Assistant Managing Editor Kris Eldred, Artist John Alvin and Photographer John Walker

Terrific project to commemorate Fresno County's sesquicentennial, a magazine that has a real sense of community and history. It does not resemble the generic progress-style special sections that are the worst of this genre. Excellent job weaving in all parts of the community and at the same time focusing on themes special to Fresno: agriculture, waves of immigration, the railroad and more. Well-written pieces that told compelling tales of the people who created Fresno and made it their home: adventurers, prospectors, immigrants and farmers.

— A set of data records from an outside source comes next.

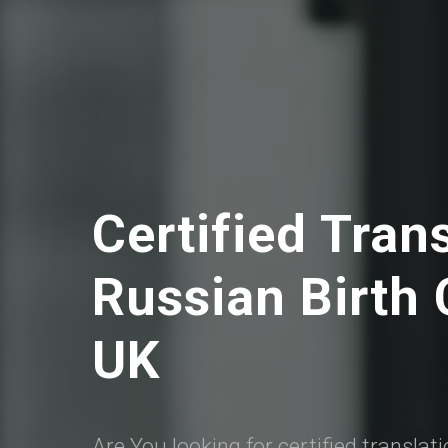
Certified Tran
Russian Birth C
UK
Are You looking for certified translat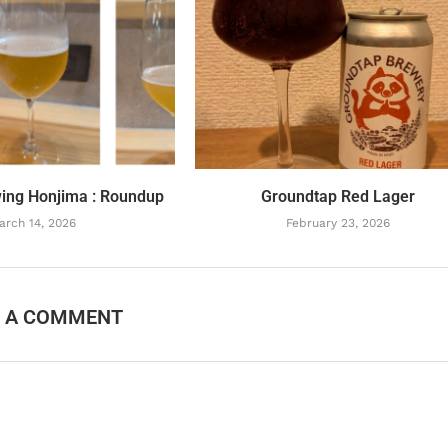
ing Honjima : Roundup
Groundtap Red Lager
arch 14, 2026
February 23, 2026
E A COMMENT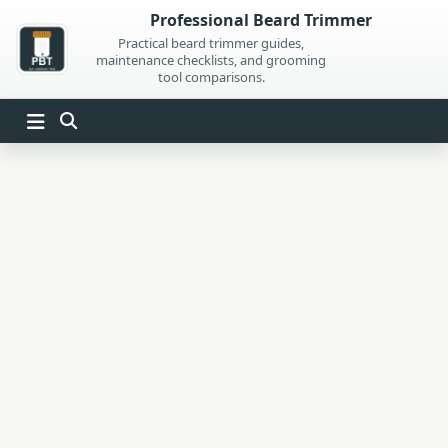
Skip
Professional Beard Trimmer
to
Practical beard trimmer guides,
maintenance checklists, and grooming
content
tool comparisons.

Published in a glossy magazine style, it will be a keeper for readers for years to come.


The McClatchy Company is the third largest newspaper company in the United States (after the sale of the Star Tribune newspaper), with 31 daily newspapers and approximately 50 nondailies. McClatchy-owned newspapers include The Miami Herald, The Sacramento Bee, The Kansas City Star, the Fort Worth Star-Telegram, The Charlotte Observer, and The (Raleigh) News & Observer. In addition, McClatchy has a robust network of internet assets, including leading local websites in each of its daily newspaper markets, offering users information, comprehensive news, advertising, e-commerce and other services. The company also owns and operates McClatchy Interactive, an interactive operation that provides websites with content, publishing tools and software development; Real Cities (http://www.RealCities.com), the largest national advertising network of local news websites, including more than 130 newspaper websites; and 15 percent of CareerBuilder, the nation's largest online job site. McClatchy also owns 25.6 percent of Classified Ventures, a newspaper industry partnership that offers classified websites such as cars.com and apartments.com. McClatchy is listed on the New York Stock Exchange under the symbol MNI.